# [What is expected]
Rewrite the items below, replacing "INTÉRIEUR" with "DÉCORATION" at every occurrence and leaving all other text unchanged.

+ + + + +

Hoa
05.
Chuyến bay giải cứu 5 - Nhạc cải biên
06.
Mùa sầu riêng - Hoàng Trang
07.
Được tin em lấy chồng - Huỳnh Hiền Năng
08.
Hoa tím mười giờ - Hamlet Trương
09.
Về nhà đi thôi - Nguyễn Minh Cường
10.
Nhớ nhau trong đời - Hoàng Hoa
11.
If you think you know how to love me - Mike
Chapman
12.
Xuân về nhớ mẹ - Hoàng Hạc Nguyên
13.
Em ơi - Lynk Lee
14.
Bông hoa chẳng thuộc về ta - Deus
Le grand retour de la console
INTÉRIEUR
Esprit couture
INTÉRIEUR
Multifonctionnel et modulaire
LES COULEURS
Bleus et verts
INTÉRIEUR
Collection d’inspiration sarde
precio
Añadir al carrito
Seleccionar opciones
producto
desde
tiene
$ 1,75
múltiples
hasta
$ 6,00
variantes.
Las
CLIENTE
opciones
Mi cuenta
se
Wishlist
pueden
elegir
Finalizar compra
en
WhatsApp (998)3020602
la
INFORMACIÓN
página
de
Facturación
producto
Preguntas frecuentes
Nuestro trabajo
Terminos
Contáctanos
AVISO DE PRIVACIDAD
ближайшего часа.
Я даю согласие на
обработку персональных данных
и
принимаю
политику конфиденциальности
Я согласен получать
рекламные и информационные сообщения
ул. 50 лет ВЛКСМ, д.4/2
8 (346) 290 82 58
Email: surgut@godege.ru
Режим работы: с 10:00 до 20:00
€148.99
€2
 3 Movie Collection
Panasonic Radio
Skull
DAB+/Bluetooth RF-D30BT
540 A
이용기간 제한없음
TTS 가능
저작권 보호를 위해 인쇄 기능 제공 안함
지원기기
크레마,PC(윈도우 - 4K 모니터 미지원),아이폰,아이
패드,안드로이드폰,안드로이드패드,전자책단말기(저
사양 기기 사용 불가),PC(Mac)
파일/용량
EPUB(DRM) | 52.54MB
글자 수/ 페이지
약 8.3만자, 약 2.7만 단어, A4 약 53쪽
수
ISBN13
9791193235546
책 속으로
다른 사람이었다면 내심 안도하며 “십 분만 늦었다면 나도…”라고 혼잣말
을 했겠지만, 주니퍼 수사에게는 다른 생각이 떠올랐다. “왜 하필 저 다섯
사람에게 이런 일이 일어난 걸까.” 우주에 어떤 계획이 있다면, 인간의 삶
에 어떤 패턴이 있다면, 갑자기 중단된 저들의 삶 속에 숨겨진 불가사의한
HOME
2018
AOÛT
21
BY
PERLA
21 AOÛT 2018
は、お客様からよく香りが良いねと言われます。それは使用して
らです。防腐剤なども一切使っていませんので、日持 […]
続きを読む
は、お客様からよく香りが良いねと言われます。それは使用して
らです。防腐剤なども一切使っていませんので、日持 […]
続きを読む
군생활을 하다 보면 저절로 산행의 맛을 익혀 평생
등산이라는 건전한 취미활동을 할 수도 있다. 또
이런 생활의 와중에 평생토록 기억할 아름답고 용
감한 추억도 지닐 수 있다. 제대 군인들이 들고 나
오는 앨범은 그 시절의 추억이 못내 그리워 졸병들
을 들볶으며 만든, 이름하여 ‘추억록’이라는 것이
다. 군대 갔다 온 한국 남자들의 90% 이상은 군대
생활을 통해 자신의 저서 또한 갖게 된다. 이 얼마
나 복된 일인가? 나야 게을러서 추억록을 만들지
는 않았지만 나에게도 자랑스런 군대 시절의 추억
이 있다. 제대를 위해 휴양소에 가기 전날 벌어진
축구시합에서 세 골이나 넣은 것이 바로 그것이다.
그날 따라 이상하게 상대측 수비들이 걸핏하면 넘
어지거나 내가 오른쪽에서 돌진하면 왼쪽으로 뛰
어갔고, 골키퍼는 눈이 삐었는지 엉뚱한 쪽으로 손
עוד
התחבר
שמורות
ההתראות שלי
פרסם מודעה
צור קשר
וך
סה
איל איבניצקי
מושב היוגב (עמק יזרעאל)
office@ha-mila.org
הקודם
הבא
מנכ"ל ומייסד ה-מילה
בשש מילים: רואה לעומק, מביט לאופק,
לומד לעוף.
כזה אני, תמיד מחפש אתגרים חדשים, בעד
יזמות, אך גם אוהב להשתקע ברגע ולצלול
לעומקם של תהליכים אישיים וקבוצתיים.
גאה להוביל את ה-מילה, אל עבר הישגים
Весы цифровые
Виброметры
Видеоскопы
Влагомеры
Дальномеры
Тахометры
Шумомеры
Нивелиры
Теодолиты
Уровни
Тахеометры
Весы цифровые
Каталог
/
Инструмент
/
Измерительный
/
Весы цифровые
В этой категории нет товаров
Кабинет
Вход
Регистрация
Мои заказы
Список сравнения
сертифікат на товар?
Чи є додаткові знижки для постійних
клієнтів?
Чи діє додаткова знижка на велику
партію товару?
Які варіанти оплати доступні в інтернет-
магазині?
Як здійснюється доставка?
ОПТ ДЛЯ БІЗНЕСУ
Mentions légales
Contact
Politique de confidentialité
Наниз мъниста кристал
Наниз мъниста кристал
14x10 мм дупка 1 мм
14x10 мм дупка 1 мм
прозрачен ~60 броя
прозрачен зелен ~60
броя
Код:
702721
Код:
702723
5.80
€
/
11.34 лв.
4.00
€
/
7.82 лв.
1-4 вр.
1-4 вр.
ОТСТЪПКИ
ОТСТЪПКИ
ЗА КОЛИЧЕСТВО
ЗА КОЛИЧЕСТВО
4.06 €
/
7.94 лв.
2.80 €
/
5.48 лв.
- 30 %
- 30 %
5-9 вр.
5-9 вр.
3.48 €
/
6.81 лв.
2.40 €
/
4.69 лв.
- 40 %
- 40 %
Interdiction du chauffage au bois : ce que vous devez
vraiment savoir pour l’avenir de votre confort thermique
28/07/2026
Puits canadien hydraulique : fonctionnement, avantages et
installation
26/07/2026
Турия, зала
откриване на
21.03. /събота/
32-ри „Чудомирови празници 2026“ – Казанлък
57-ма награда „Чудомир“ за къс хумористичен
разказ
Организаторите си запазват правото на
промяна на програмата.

+ + + + +

# [Your solution]
Hoa
05.
Chuyến bay giải cứu 5 - Nhạc cải biên
06.
Mùa sầu riêng - Hoàng Trang
07.
Được tin em lấy chồng - Huỳnh Hiền Năng
08.
Hoa tím mười giờ - Hamlet Trương
09.
Về nhà đi thôi - Nguyễn Minh Cường
10.
Nhớ nhau trong đời - Hoàng Hoa
11.
If you think you know how to love me - Mike
Chapman
12.
Xuân về nhớ mẹ - Hoàng Hạc Nguyên
13.
Em ơi - Lynk Lee
14.
Bông hoa chẳng thuộc về ta - Deus
Le grand retour de la console
DÉCORATION
Esprit couture
DÉCORATION
Multifonctionnel et modulaire
LES COULEURS
Bleus et verts
DÉCORATION
Collection d’inspiration sarde
precio
Añadir al carrito
Seleccionar opciones
producto
desde
tiene
$ 1,75
múltiples
hasta
$ 6,00
variantes.
Las
CLIENTE
opciones
Mi cuenta
se
Wishlist
pueden
elegir
Finalizar compra
en
WhatsApp (998)3020602
la
INFORMACIÓN
página
de
Facturación
producto
Preguntas frecuentes
Nuestro trabajo
Terminos
Contáctanos
AVISO DE PRIVACIDAD
ближайшего часа.
Я даю согласие на
обработку персональных данных
и
принимаю
политику конфиденциальности
Я согласен получать
рекламные и информационные сообщения
ул. 50 лет ВЛКСМ, д.4/2
8 (346) 290 82 58
Email: surgut@godege.ru
Режим работы: с 10:00 до 20:00
€148.99
€2
 3 Movie Collection
Panasonic Radio
Skull
DAB+/Bluetooth RF-D30BT
540 A
이용기간 제한없음
TTS 가능
저작권 보호를 위해 인쇄 기능 제공 안함
지원기기
크레마,PC(윈도우 - 4K 모니터 미지원),아이폰,아이
패드,안드로이드폰,안드로이드패드,전자책단말기(저
사양 기기 사용 불가),PC(Mac)
파일/용량
EPUB(DRM) | 52.54MB
글자 수/ 페이지
약 8.3만자, 약 2.7만 단어, A4 약 53쪽
수
ISBN13
9791193235546
책 속으로
다른 사람이었다면 내심 안도하며 “십 분만 늦었다면 나도…”라고 혼잣말
을 했겠지만, 주니퍼 수사에게는 다른 생각이 떠올랐다. “왜 하필 저 다섯
사람에게 이런 일이 일어난 걸까.” 우주에 어떤 계획이 있다면, 인간의 삶
에 어떤 패턴이 있다면, 갑자기 중단된 저들의 삶 속에 숨겨진 불가사의한
HOME
2018
AOÛT
21
BY
PERLA
21 AOÛT 2018
は、お客様からよく香りが良いねと言われます。それは使用して
らです。防腐剤なども一切使っていませんので、日持 […]
続きを読む
は、お客様からよく香りが良いねと言われます。それは使用して
らです。防腐剤なども一切使っていませんので、日持 […]
続きを読む
군생활을 하다 보면 저절로 산행의 맛을 익혀 평생
등산이라는 건전한 취미활동을 할 수도 있다. 또
이런 생활의 와중에 평생토록 기억할 아름답고 용
감한 추억도 지닐 수 있다. 제대 군인들이 들고 나
오는 앨범은 그 시절의 추억이 못내 그리워 졸병들
을 들볶으며 만든, 이름하여 ‘추억록’이라는 것이
다. 군대 갔다 온 한국 남자들의 90% 이상은 군대
생활을 통해 자신의 저서 또한 갖게 된다. 이 얼마
나 복된 일인가? 나야 게을러서 추억록을 만들지
는 않았지만 나에게도 자랑스런 군대 시절의 추억
이 있다. 제대를 위해 휴양소에 가기 전날 벌어진
축구시합에서 세 골이나 넣은 것이 바로 그것이다.
그날 따라 이상하게 상대측 수비들이 걸핏하면 넘
어지거나 내가 오른쪽에서 돌진하면 왼쪽으로 뛰
어갔고, 골키퍼는 눈이 삐었는지 엉뚱한 쪽으로 손
עוד
התחבר
שמורות
ההתראות שלי
פרסם מודעה
צור קשר
וך
סה
איל איבניצקי
מושב היוגב (עמק יזרעאל)
office@ha-mila.org
הקודם
הבא
מנכ"ל ומייסד ה-מילה
בשש מילים: רואה לעומק, מביט לאופק,
לומד לעוף.
כזה אני, תמיד מחפש אתגרים חדשים, בעד
יזמות, אך גם אוהב להשתקע ברגע ולצלול
לעומקם של תהליכים אישיים וקבוצתיים.
גאה להוביל את ה-מילה, אל עבר הישגים
Весы цифровые
Виброметры
Видеоскопы
Влагомеры
Дальномеры
Тахометры
Шумомеры
Нивелиры
Теодолиты
Уровни
Тахеометры
Весы цифровые
Каталог
/
Инструмент
/
Измерительный
/
Весы цифровые
В этой категории нет товаров
Кабинет
Вход
Регистрация
Мои заказы
Список сравнения
сертифікат на товар?
Чи є додаткові знижки для постійних
клієнтів?
Чи діє додаткова знижка на велику
партію товару?
Які варіанти оплати доступні в інтернет-
магазині?
Як здійснюється доставка?
ОПТ ДЛЯ БІЗНЕСУ
Mentions légales
Contact
Politique de confidentialité
Наниз мъниста кристал
Наниз мъниста кристал
14x10 мм дупка 1 мм
14x10 мм дупка 1 мм
прозрачен ~60 броя
прозрачен зелен ~60
броя
Код:
702721
Код:
702723
5.80
€
/
11.34 лв.
4.00
€
/
7.82 лв.
1-4 вр.
1-4 вр.
ОТСТЪПКИ
ОТСТЪПКИ
ЗА КОЛИЧЕСТВО
ЗА КОЛИЧЕСТВО
4.06 €
/
7.94 лв.
2.80 €
/
5.48 лв.
- 30 %
- 30 %
5-9 вр.
5-9 вр.
3.48 €
/
6.81 лв.
2.40 €
/
4.69 лв.
- 40 %
- 40 %
Interdiction du chauffage au bois : ce que vous devez
vraiment savoir pour l’avenir de votre confort thermique
28/07/2026
Puits canadien hydraulique : fonctionnement, avantages et
installation
26/07/2026
Турия, зала
откриване на
21.03. /събота/
32-ри „Чудомирови празници 2026“ – Казанлък
57-ма награда „Чудомир“ за къс хумористичен
разказ
Организаторите си запазват правото на
промяна на програмата.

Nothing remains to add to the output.